## DATA
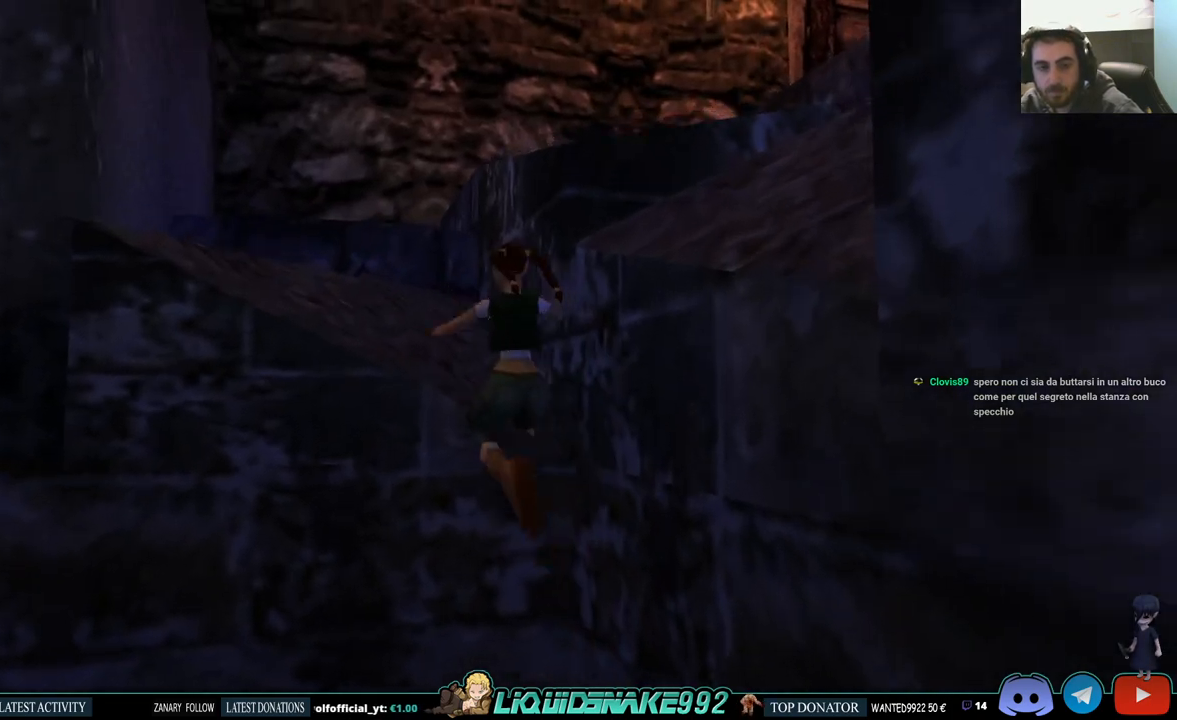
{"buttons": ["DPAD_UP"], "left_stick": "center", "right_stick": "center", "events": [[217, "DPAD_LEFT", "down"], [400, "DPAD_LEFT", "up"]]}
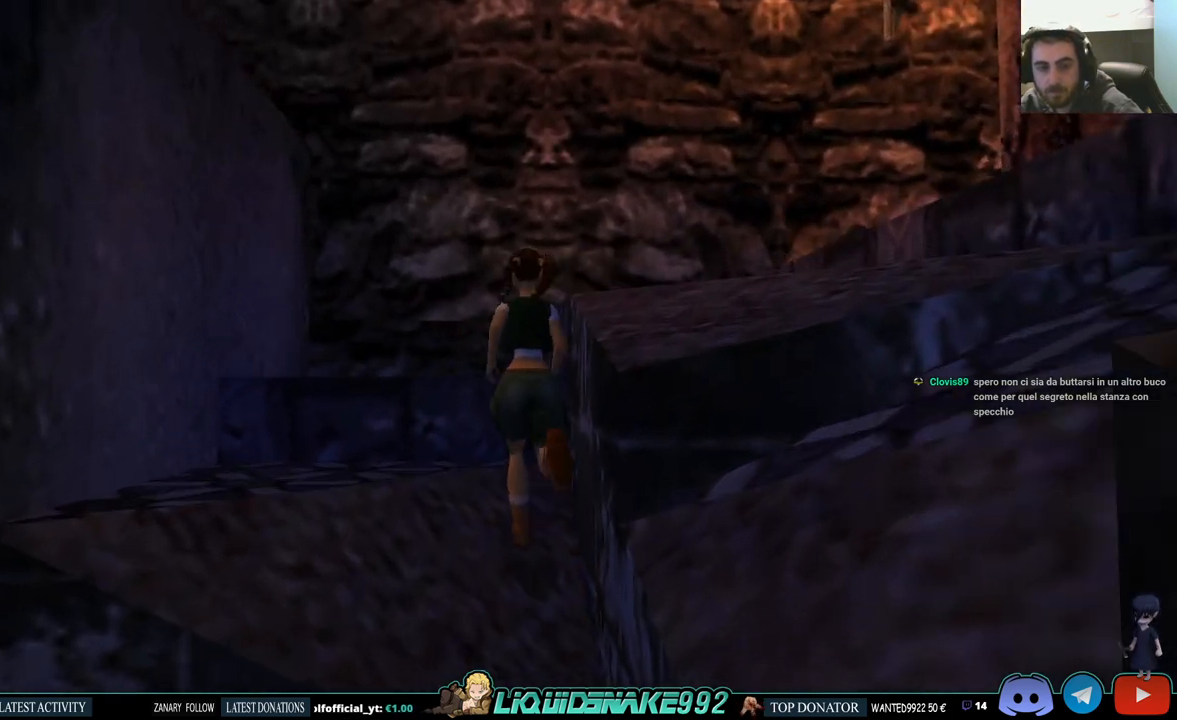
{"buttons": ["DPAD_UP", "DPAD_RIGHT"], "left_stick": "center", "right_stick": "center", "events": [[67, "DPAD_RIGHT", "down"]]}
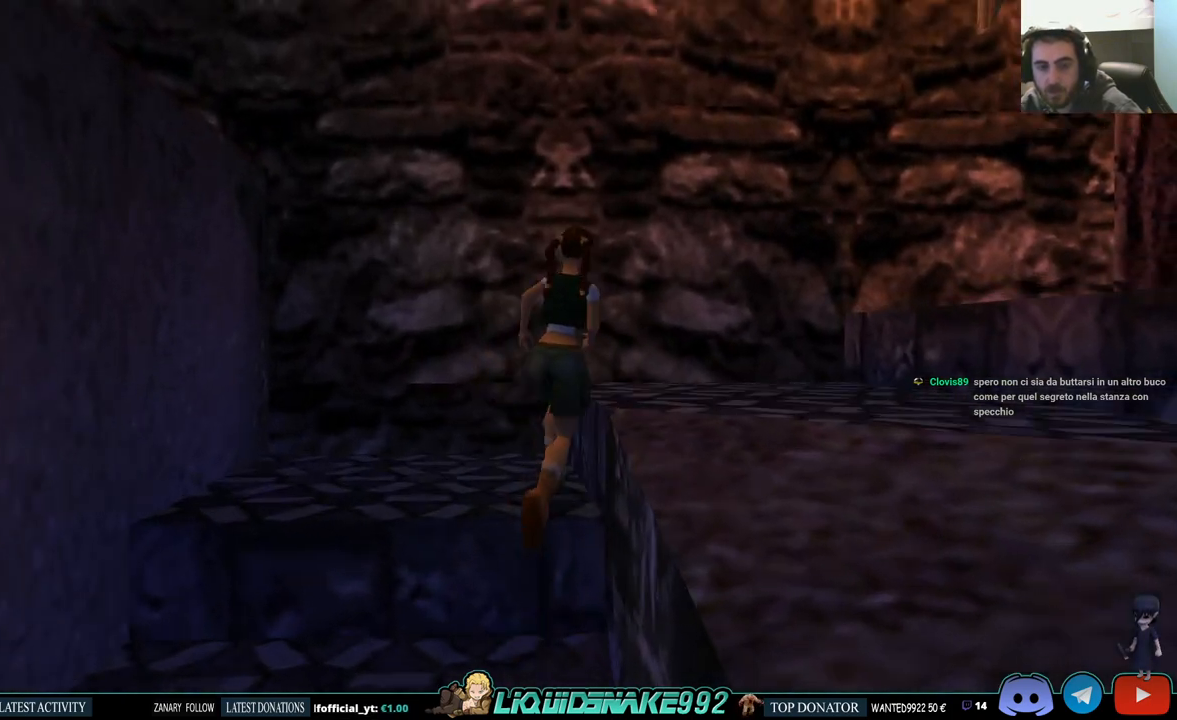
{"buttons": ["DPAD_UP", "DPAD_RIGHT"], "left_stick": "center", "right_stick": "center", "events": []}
--
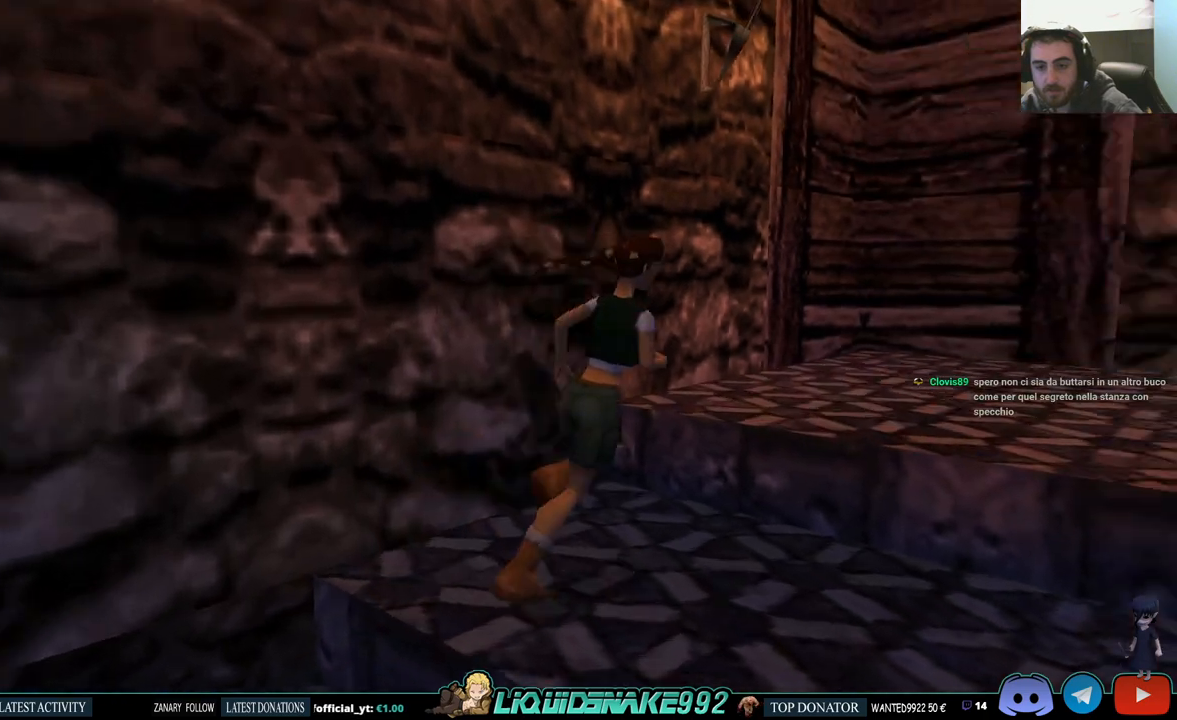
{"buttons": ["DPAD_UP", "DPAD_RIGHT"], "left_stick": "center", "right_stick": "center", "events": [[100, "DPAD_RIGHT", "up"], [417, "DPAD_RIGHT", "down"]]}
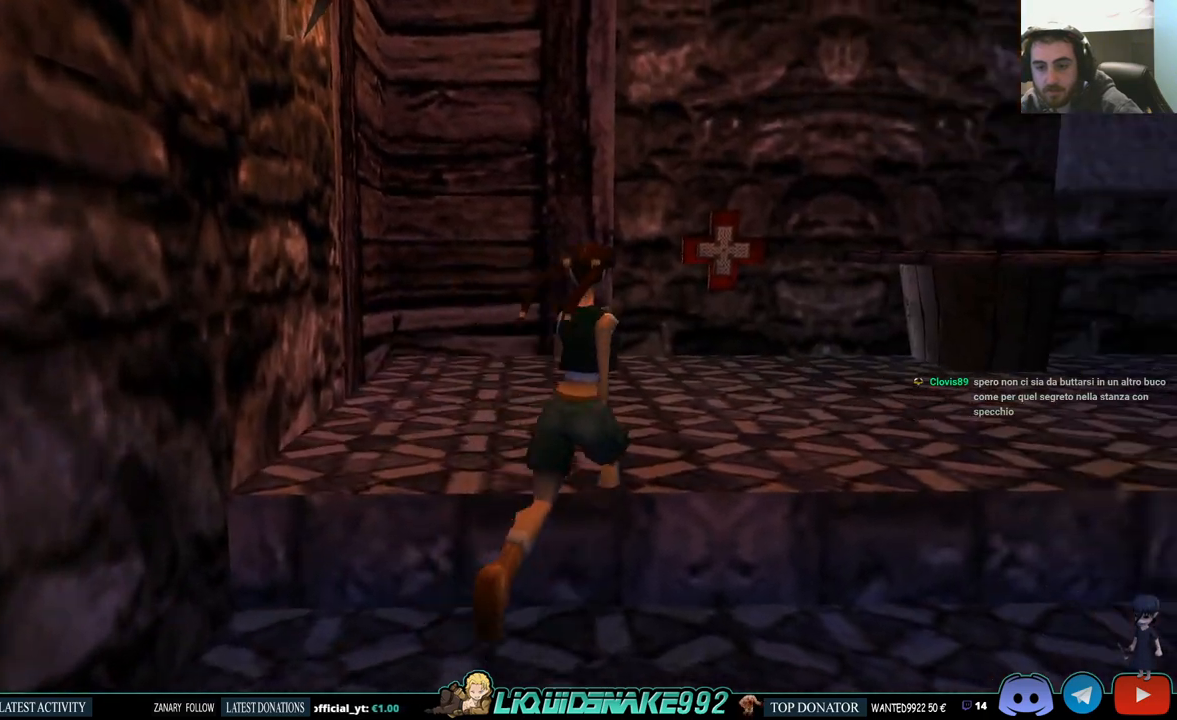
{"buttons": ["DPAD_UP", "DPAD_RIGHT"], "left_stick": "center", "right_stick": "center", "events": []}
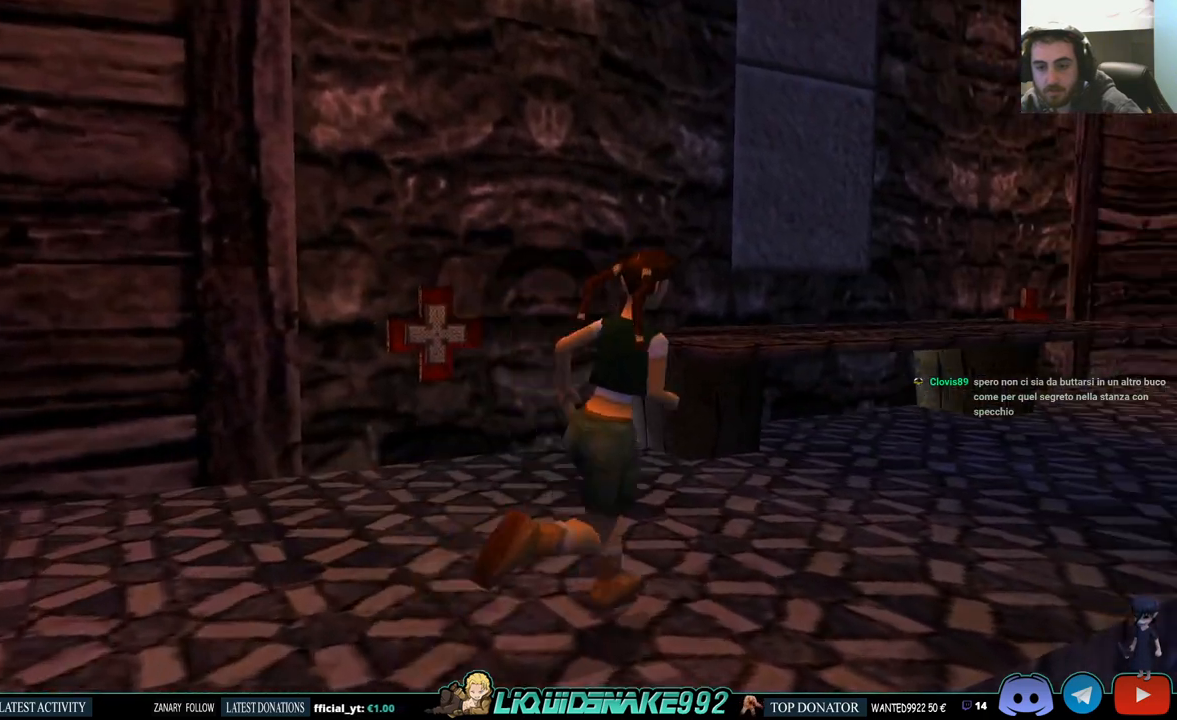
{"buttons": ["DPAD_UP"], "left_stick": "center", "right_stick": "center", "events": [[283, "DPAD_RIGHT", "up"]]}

## WHAT IS EXPECTED
Where a line of the data includes the string "down", list that line.

## EXPECTED ANSWER
{"buttons": ["DPAD_UP"], "left_stick": "center", "right_stick": "center", "events": [[217, "DPAD_LEFT", "down"], [400, "DPAD_LEFT", "up"]]}
{"buttons": ["DPAD_UP", "DPAD_RIGHT"], "left_stick": "center", "right_stick": "center", "events": [[67, "DPAD_RIGHT", "down"]]}
{"buttons": ["DPAD_UP", "DPAD_RIGHT"], "left_stick": "center", "right_stick": "center", "events": [[100, "DPAD_RIGHT", "up"], [417, "DPAD_RIGHT", "down"]]}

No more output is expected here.